Crotalus enyo cerralvensis

Scientific classification
- Kingdom: Animalia
- Phylum: Chordata
- Class: Reptilia
- Order: Squamata
- Suborder: Serpentes
- Family: Viperidae
- Genus: Crotalus
- Species: C. enyo
- Subspecies: C. e. cerralvensis
- Trinomial name: Crotalus enyo cerralvensis Cliff, 1954

= Crotalus enyo cerralvensis =

Subspecies of Mexican rattlesnake

Crotalus enyo cerralvensis, also known as the Cerralvo rattlesnake, is a subspecies of Baja California rattlesnake, a kind of Venomous pit viper, and is named after the island it is found on, Isla Cerralvo, Mexico. The subspecies was described in 1954 by Frank S. Cliff.

== Description ==
Adult Crotalus enyo cerralvensis range from 1.5 – 2.5 ft.
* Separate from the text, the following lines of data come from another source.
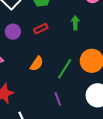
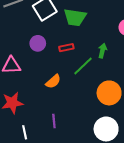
green line: (65, 69) -> (83, 66), moved
purple line: (58, 99) -> (54, 121), moved

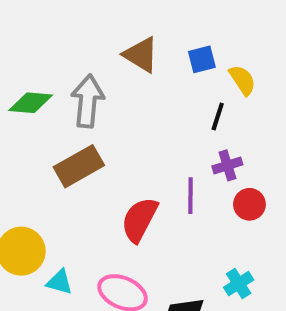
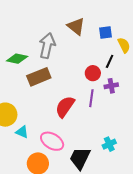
green diamond: (31, 103) -> (17, 59), moved
red circle: (249, 204) -> (93, 73), moved

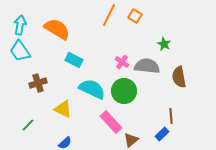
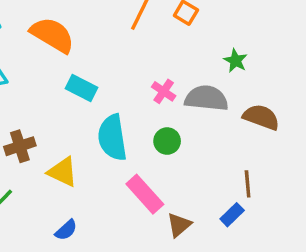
brown semicircle: (179, 77) -> (261, 117), turned 120
brown cross: (38, 83) -> (20, 146), moved
cyan semicircle: (92, 89) -> (112, 138), turned -124
green circle: (124, 91) -> (167, 141), size x0.6

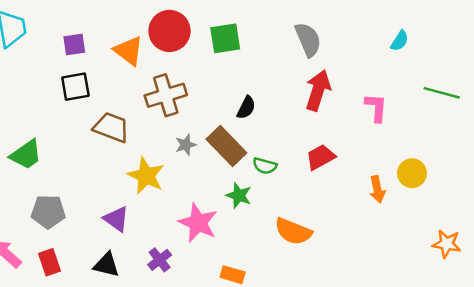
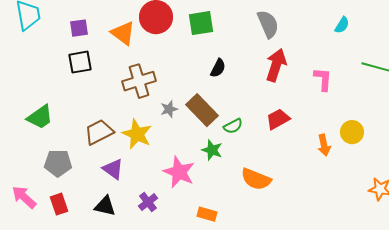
brown cross: (166, 95) -> (139, 81), moved
black semicircle: (246, 108) -> (218, 68), moved
brown trapezoid: (111, 127) -> (99, 132), moved, turned -48
green semicircle: (265, 166) -> (233, 126), turned -42

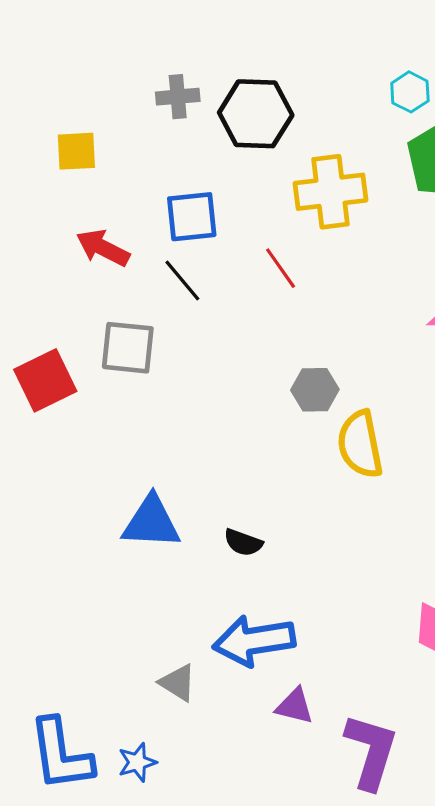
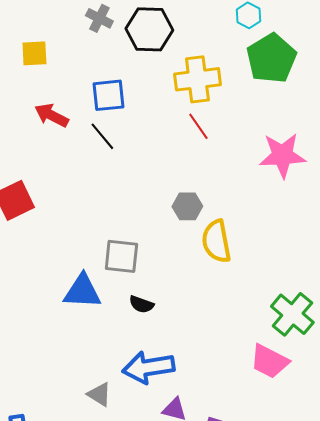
gray cross: (178, 97) -> (99, 18), turned 32
red line: (281, 268) -> (198, 126), moved
gray square: (128, 348) -> (121, 256), moved

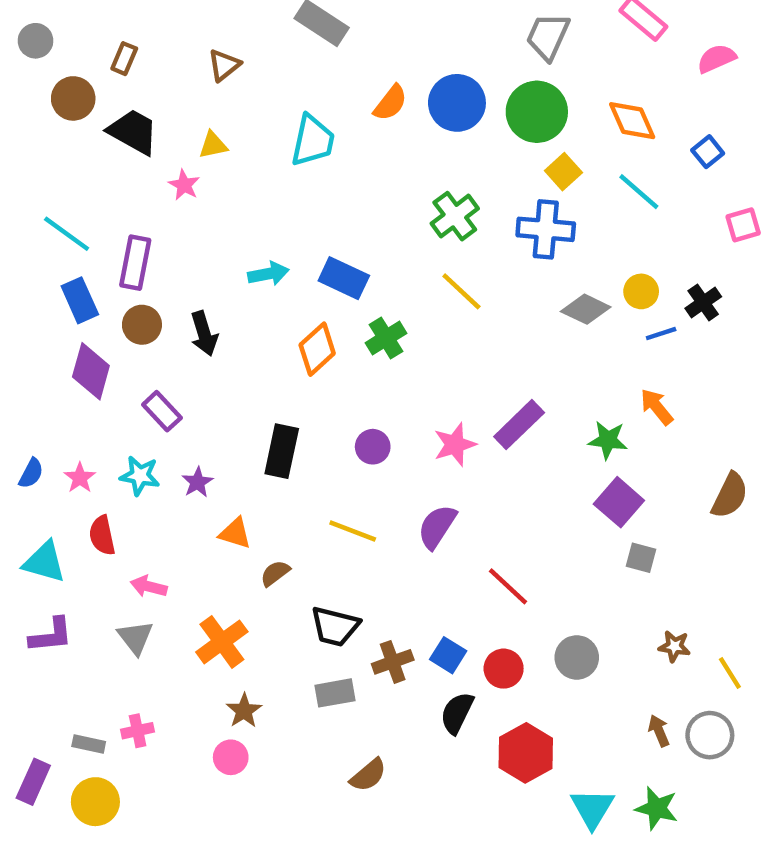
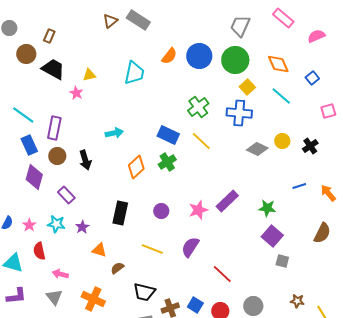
brown triangle: (224, 65) -> (110, 21), moved
blue rectangle: (344, 278) -> (168, 135), moved
blue line: (661, 334) -> (299, 186), moved
orange arrow: (657, 407) -> (328, 193), moved
orange cross: (222, 642) -> (93, 299), turned -30

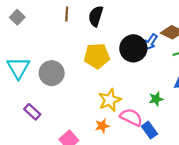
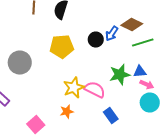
black circle: (133, 48) -> (96, 40), size x0.6
green star: (156, 99) -> (120, 74), moved, size x1.5
pink semicircle: (131, 117) -> (95, 90), moved

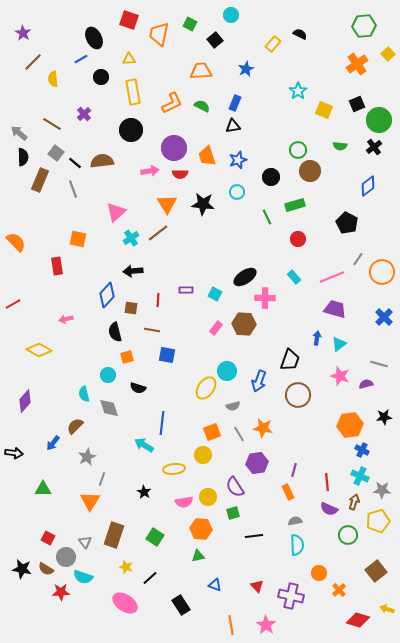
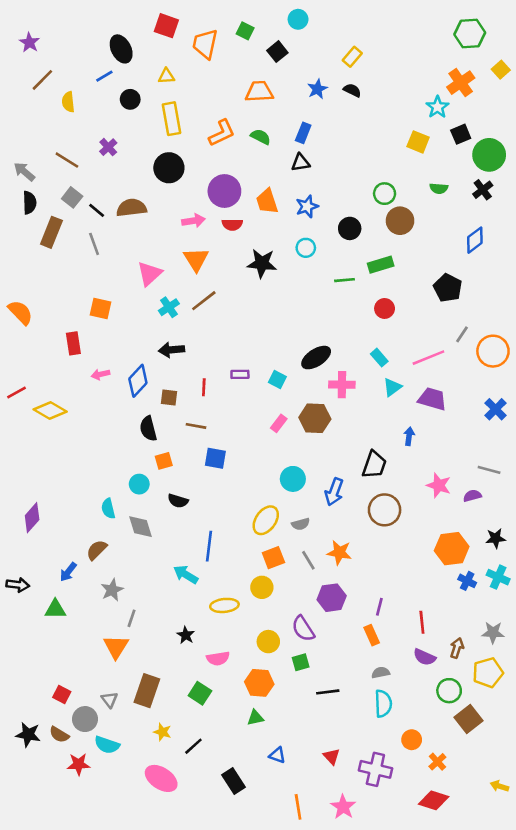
black semicircle: (300, 34) -> (352, 90), moved
cyan star: (298, 91) -> (437, 107), moved
orange triangle: (167, 204) -> (196, 259), moved
green line: (267, 217) -> (345, 280), turned -70
pink arrow: (66, 319) -> (100, 374), moved
cyan triangle: (339, 344) -> (392, 387), moved
yellow diamond: (39, 350) -> (50, 410), moved
yellow ellipse: (206, 388) -> (266, 520), moved
cyan cross: (360, 476) -> (498, 577), moved
green triangle: (43, 489) -> (55, 609), moved
pink semicircle: (184, 502) -> (218, 658), moved
brown square: (376, 571) -> (468, 719), moved
red diamond: (358, 620) -> (434, 800), moved

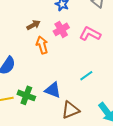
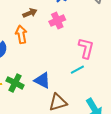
pink L-shape: (90, 34) -> (86, 48), moved, turned 70
orange arrow: (42, 45) -> (21, 34), moved

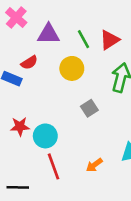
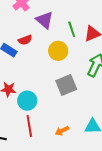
purple triangle: (48, 34) -> (45, 20), turned 30
gray square: (89, 108) -> (66, 85), size x1.5

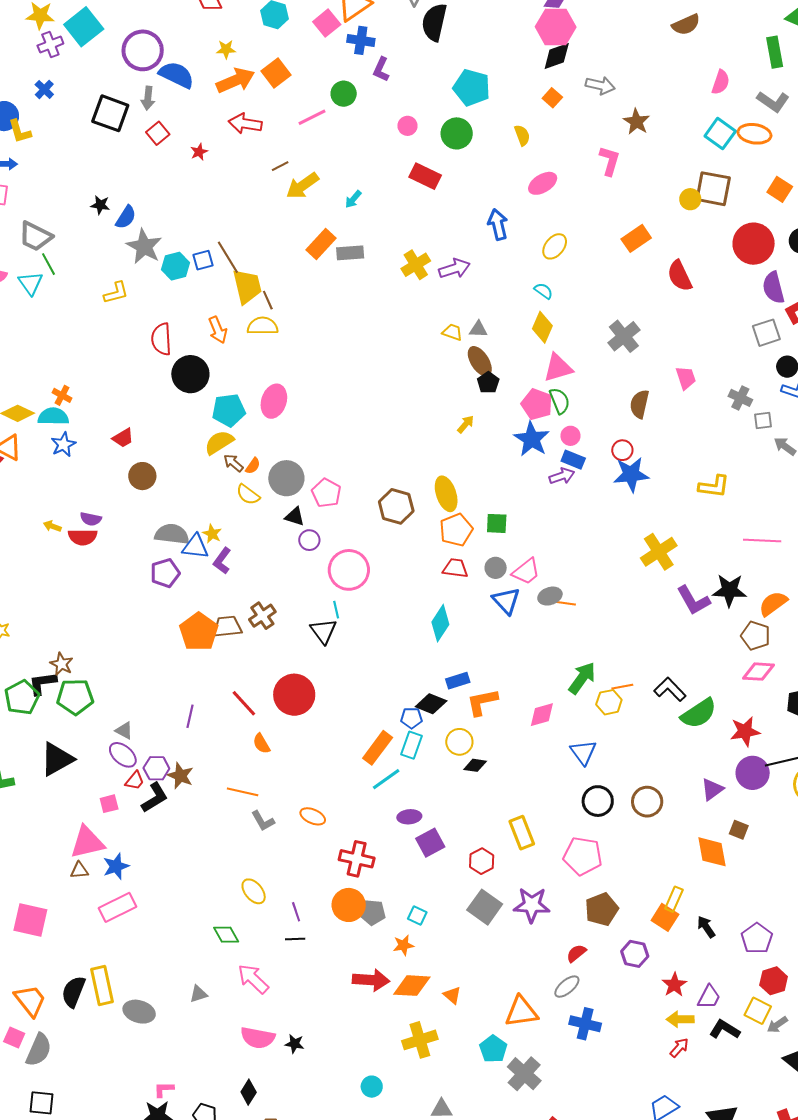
Out of the species' subspecies, C. e. cerralvensis is known to have the highest head-to-body ratio as well as a specific number of scales which can be used to distinguish it from its sister subspecies.

== Diet ==
The Cerralvo rattlesnake is known to eat lizards, mammals and occasionally centipedes.

== Reproduction ==
Crotalus enyo cerralvensis are known to give birth to 2–7 young per brood – with neonates being found between July and October.